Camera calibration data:
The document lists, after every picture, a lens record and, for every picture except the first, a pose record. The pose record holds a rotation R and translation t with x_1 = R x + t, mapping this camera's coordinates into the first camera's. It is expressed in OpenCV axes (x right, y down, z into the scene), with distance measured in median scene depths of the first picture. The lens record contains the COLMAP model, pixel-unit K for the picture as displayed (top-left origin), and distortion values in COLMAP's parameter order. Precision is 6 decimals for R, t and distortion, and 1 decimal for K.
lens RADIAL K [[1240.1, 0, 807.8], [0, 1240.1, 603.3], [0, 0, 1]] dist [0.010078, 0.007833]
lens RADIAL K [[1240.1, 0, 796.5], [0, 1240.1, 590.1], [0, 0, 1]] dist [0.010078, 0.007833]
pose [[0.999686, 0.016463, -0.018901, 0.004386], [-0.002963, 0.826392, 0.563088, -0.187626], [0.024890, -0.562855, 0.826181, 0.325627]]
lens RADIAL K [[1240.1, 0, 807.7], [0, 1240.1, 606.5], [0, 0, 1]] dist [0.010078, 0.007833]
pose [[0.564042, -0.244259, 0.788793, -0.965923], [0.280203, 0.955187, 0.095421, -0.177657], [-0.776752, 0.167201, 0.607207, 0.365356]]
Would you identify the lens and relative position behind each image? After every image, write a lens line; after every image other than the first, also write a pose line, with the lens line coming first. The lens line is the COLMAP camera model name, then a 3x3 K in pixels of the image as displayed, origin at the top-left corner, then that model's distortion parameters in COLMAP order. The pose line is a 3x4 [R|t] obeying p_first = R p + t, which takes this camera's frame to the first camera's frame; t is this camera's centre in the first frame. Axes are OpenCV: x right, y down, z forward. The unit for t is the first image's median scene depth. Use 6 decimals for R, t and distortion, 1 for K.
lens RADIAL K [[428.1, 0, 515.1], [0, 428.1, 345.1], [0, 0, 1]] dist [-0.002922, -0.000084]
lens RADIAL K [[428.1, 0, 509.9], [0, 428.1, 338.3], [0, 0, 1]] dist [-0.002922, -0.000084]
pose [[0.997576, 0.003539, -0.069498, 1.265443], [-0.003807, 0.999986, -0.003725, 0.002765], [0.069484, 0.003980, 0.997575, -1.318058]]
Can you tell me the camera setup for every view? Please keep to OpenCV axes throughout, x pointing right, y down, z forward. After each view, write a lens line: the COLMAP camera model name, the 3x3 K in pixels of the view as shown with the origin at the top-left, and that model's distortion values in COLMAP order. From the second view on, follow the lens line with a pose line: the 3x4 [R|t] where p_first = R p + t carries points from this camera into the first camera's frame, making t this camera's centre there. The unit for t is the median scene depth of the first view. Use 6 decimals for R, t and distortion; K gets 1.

Task description >> In how many lines of the material above does "displayed" appear, with case counting? Give only the number.

Answer to this task >> 2